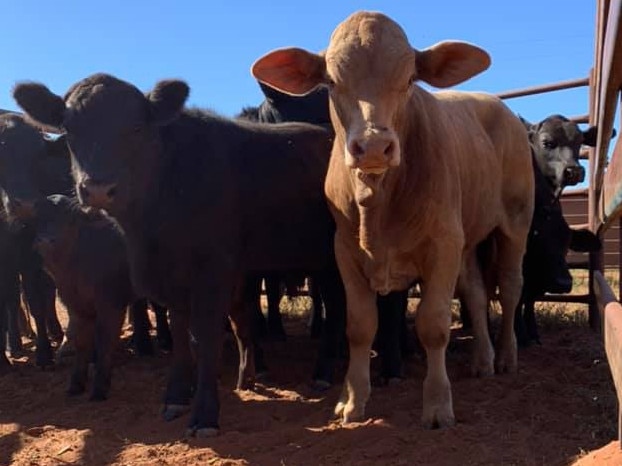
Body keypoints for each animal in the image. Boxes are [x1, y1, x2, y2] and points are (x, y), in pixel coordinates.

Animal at [32, 195, 132, 398]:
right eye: (39, 218)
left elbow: (105, 340)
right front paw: (76, 383)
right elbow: (81, 342)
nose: (45, 241)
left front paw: (100, 386)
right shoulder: (76, 306)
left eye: (70, 219)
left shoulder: (112, 305)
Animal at [251, 10, 532, 428]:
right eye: (331, 81)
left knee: (512, 287)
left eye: (410, 79)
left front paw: (437, 405)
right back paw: (483, 360)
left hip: (516, 221)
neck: (378, 205)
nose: (372, 146)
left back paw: (508, 356)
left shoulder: (442, 245)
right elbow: (359, 326)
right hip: (465, 239)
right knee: (476, 292)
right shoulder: (345, 252)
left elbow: (434, 325)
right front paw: (353, 400)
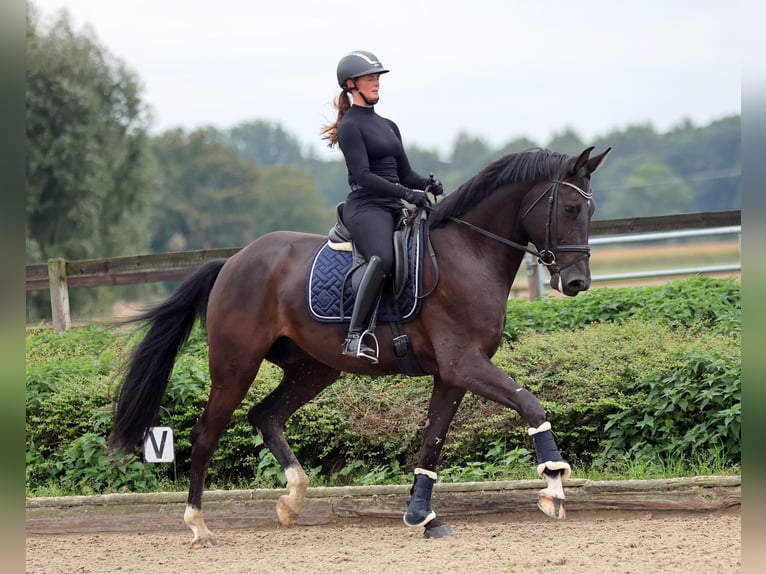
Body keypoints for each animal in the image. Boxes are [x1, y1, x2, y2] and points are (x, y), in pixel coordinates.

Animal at [109, 145, 611, 546]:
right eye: (570, 208)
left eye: (589, 212)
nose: (577, 282)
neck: (469, 252)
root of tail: (233, 262)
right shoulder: (464, 364)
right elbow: (530, 403)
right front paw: (553, 485)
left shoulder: (452, 374)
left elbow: (432, 442)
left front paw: (423, 517)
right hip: (236, 366)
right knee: (206, 434)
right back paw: (199, 524)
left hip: (314, 368)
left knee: (265, 415)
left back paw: (292, 500)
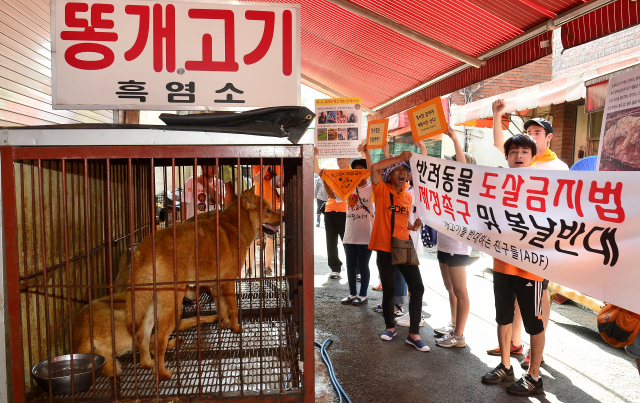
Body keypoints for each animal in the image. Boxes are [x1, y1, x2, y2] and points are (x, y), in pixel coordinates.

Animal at [126, 188, 282, 380]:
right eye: (268, 210)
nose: (283, 217)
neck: (235, 226)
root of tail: (144, 250)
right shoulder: (228, 283)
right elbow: (234, 309)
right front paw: (236, 328)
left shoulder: (216, 285)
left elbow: (221, 308)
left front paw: (224, 324)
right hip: (172, 304)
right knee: (160, 339)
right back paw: (162, 373)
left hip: (151, 304)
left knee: (143, 336)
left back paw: (148, 363)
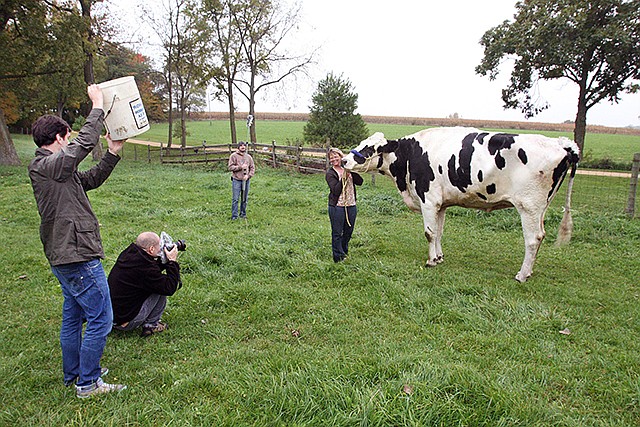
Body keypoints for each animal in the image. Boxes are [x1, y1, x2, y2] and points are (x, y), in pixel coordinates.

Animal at [342, 127, 584, 282]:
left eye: (369, 148)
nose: (344, 160)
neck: (409, 156)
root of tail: (562, 144)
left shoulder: (428, 199)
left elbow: (429, 233)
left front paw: (430, 261)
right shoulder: (441, 204)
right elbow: (439, 232)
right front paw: (439, 257)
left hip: (529, 206)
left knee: (533, 239)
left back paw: (522, 275)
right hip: (541, 207)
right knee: (540, 236)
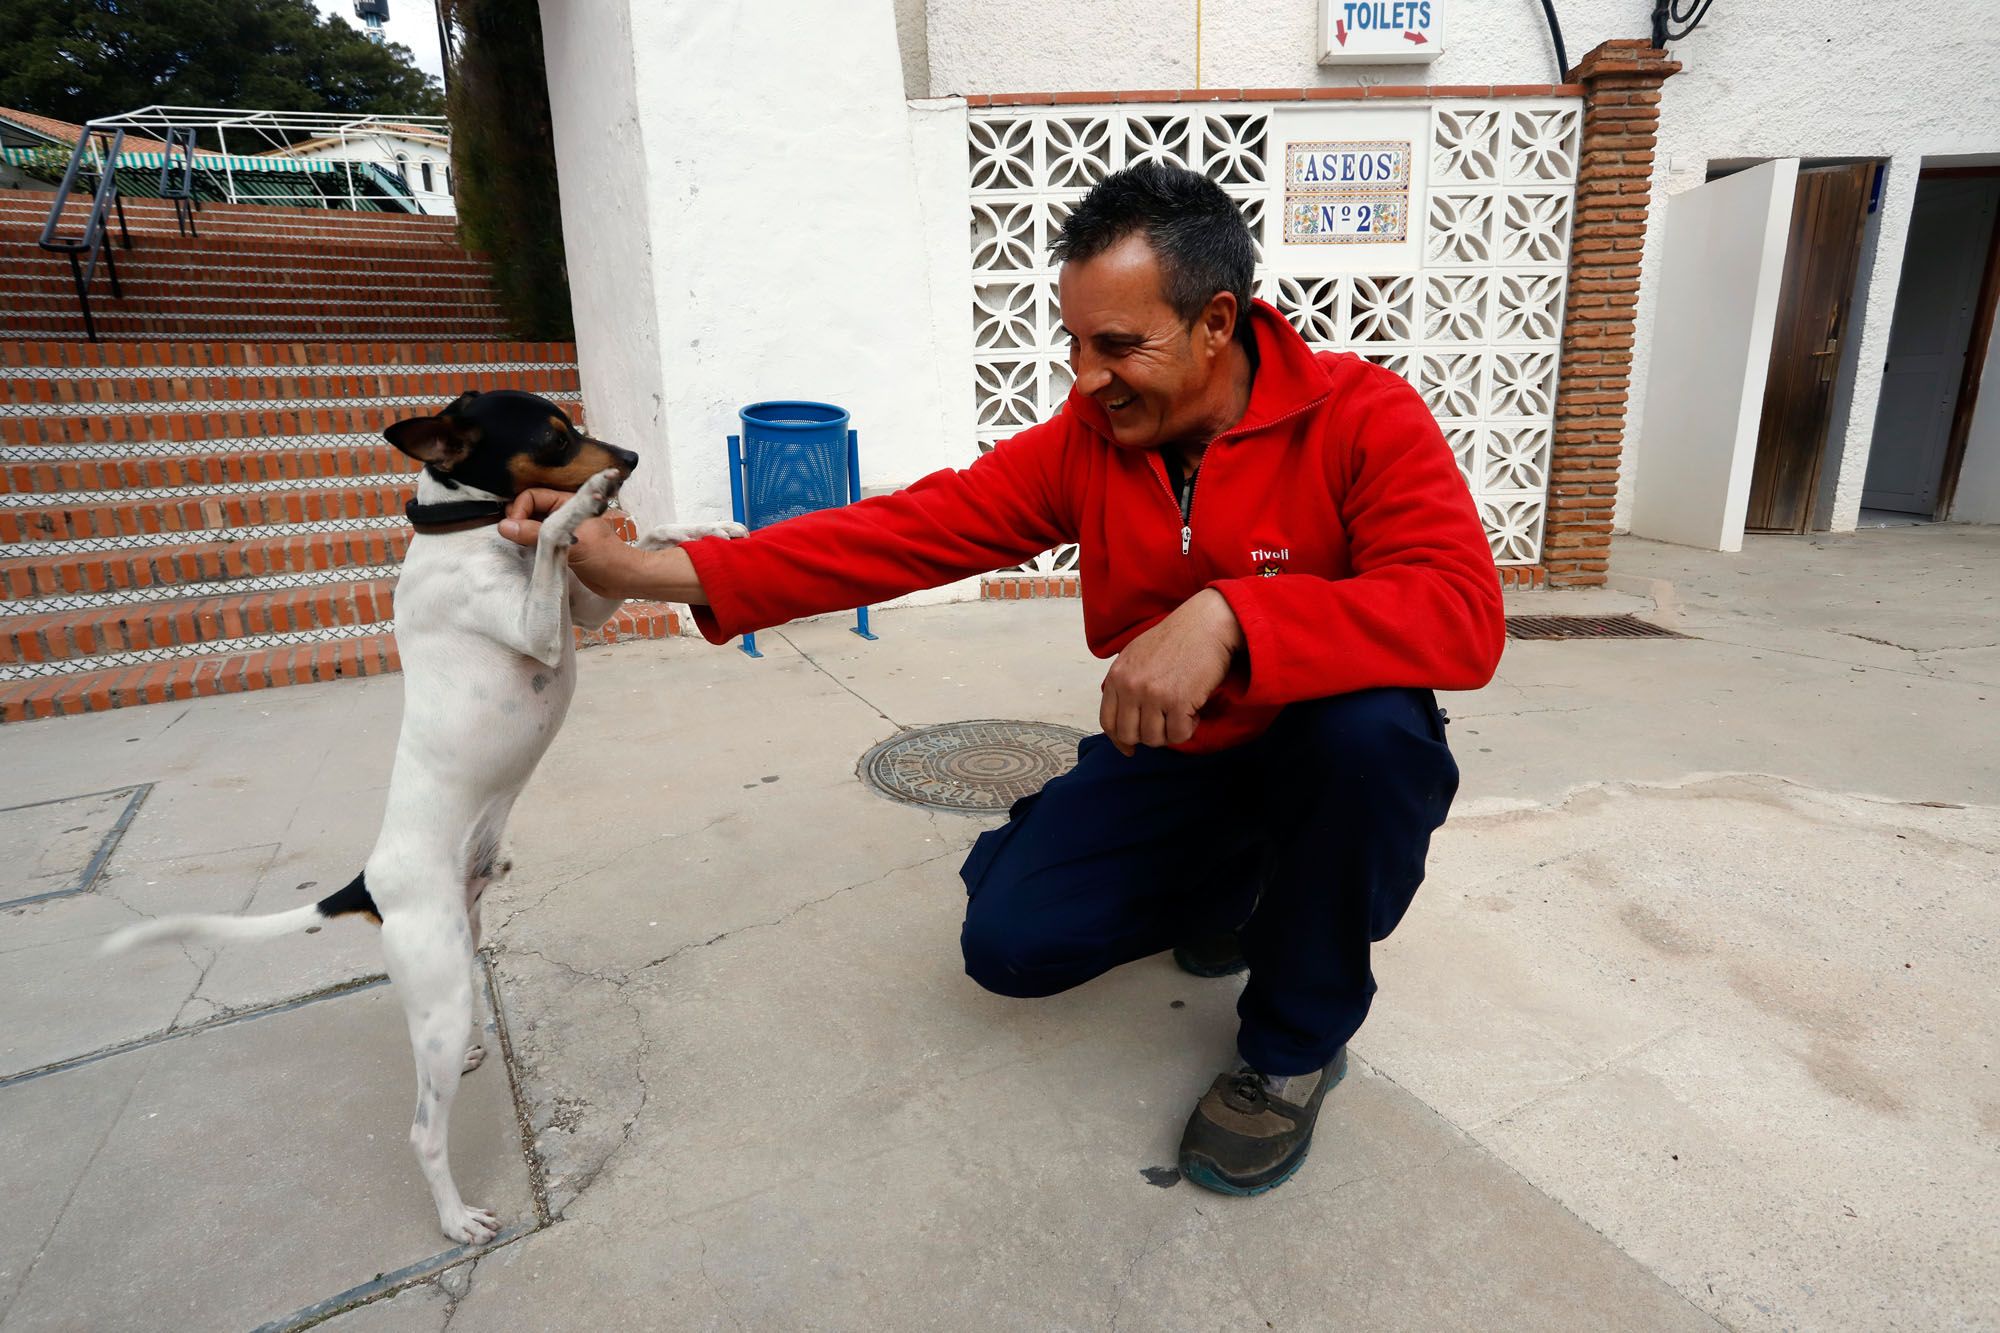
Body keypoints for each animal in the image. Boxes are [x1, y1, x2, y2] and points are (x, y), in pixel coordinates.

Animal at [103, 390, 744, 1240]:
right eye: (555, 437)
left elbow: (617, 547)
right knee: (421, 1130)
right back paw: (455, 1218)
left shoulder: (583, 609)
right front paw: (584, 501)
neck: (470, 533)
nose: (631, 459)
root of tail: (370, 884)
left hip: (452, 971)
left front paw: (701, 528)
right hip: (441, 985)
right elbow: (552, 534)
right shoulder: (542, 627)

■ EXERCISE OBJECTIVE: Copy exactly the lines from the one containing "left shoulder: (216, 285)" to the end of the records, both included, and leave the pictures out.

■ WRITTEN ANSWER:
left shoulder: (216, 285)
left elbow: (221, 308)
left front paw: (224, 324)
right hip: (172, 304)
right knee: (160, 339)
right back paw: (162, 373)
left hip: (151, 304)
left knee: (143, 336)
left back paw: (148, 363)
Body keypoints for each animal in the image. Boxes are [x1, y1, x2, y2] and points are (x, y), in pixel coordinates.

Animal at [342, 127, 584, 282]:
left eye: (369, 148)
nose: (344, 160)
neck: (409, 156)
root of tail: (562, 144)
left shoulder: (428, 199)
left elbow: (429, 233)
left front paw: (430, 261)
right shoulder: (441, 204)
right elbow: (439, 232)
right front paw: (439, 257)
left hip: (529, 206)
left knee: (533, 239)
left back paw: (522, 275)
right hip: (541, 207)
right knee: (540, 236)
Body keypoints for each animal in the image. Boxes are [x1, y1, x2, y2] and points are (x, y), in pixel coordinates.

Animal at [103, 390, 744, 1240]:
right eye: (555, 437)
left elbow: (617, 547)
right knee: (421, 1130)
right back paw: (455, 1218)
left shoulder: (583, 609)
right front paw: (584, 501)
neck: (470, 533)
nose: (631, 459)
root of tail: (370, 884)
left hip: (452, 971)
left front paw: (701, 528)
right hip: (441, 985)
right elbow: (552, 534)
right shoulder: (542, 627)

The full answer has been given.